You are writing a public method for a binary tree class defined as follows:
public class IntTreeNode {
public int data; // data stored in this node
public IntTreeNode left; // reference to left subtree
public IntTreeNode right; // reference to right subtree
// post: constructs an IntTreeNode with the given data and links
public IntTreeNode(int data, IntTreeNode left, IntTreeNode right) {
this.data = data;
this.left = left;
this.right = right;
}
}
public class IntTree {
private IntTreeNode overallRoot;
}
You are writing a method that will become part of the IntTree class. You
may define private helper methods to solve this problem, but otherwise you
may not assume that any particular methods are available. YOU ARE NOT TO
CHANGE THE DATA FIELD OF THE EXISTING NODES IN THE TREE. You will, however,
construct new nodes containing negative values to be inserted into the tree
and you will change the links of the tree to restructure the tree as
described.
10. Linked Lists, 15 points. Write a method called interleave that combines
elements from two lists in an alternating fashion to form a single list.

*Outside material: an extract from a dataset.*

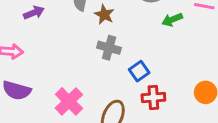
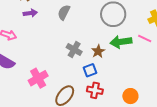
brown star: (104, 15) -> (98, 51), moved
green arrow: (172, 20) -> (121, 42), size x1.5

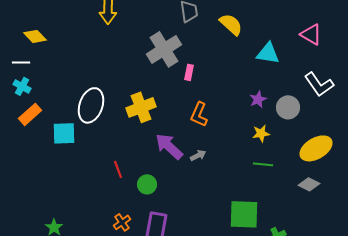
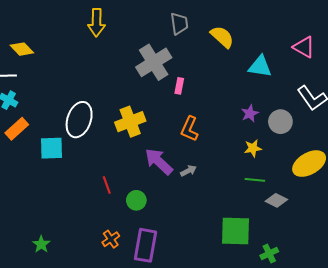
gray diamond: (309, 184) -> (276, 200), moved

For example, suppose the the variables list1 and list2 refer to lists that
contain the following values:
list1: [1, 8, 3, 9]
list2: [2, 12, 6, 14]
If the following call is made:
list1.interleave(list2);
The method should move values from list2 into list1 so that list1 contains
the combined list in alternating order [1st value of list1, followed by 1st
value of list2, followed by 2nd value of list1, followed by 2nd value of
list2, etc):
list1: [1, 2, 8, 12, 3, 6, 9, 14]
list2: []
Notice that list2 is empty after the call. If the call instead had been:
list2.interleave(list1);
The method would have moved the elements of list1 into list2:
list1: []
list2: [2, 1, 12, 8, 6, 3, 14, 9]
One list might be longer than the other, in which case any extra values
from the longer list should simply be appended at the end of the result.
For example, given the following lists:
list1: [1, 8, 3, 9]
list2: [82, 7, 4, 2, 1, 6, 5, 0, 18]
The call:
list1.interleave(list2);
should produce the following result:
list1: [1, 82, 8, 7, 3, 4, 9, 2, 1, 6, 5, 0, 18]
list2: []
Notice that the first four values of the two lists have been interleaved
and the excess values from the second list (1, 6, 5, 0, 18) have been
included at the end of the result. If the call had instead been:
list2.interleave(list1);
The result would be:
list1: []
list2: [82, 1, 7, 8, 4, 3, 2, 9, 1, 6, 5, 0, 18]
Again, the two lists have been interleaved with the excess values appearing
at the end of the result.
You are writing a public method for a linked list class defined as follows:
public class ListNode {
public int data; // data stored in this node
public ListNode next; // link to next node in the list
}
public class LinkedIntList {
private ListNode front;
}
You are writing a method that will become part of the LinkedIntList class.
You may define private helper methods to solve this problem, but otherwise
you may not assume that any particular methods are available. You are
allowed to define your own variables of type ListNode, but you may not
construct any new nodes, and you may not use any auxiliary data structure
to solve this problem (no array, ArrayList, stack, queue, String, etc).
You also may not change any data fields of the nodes. You MUST solve this
problem by rearranging the links of the lists. Your solution must run in
O(n) time where n is the length of the list.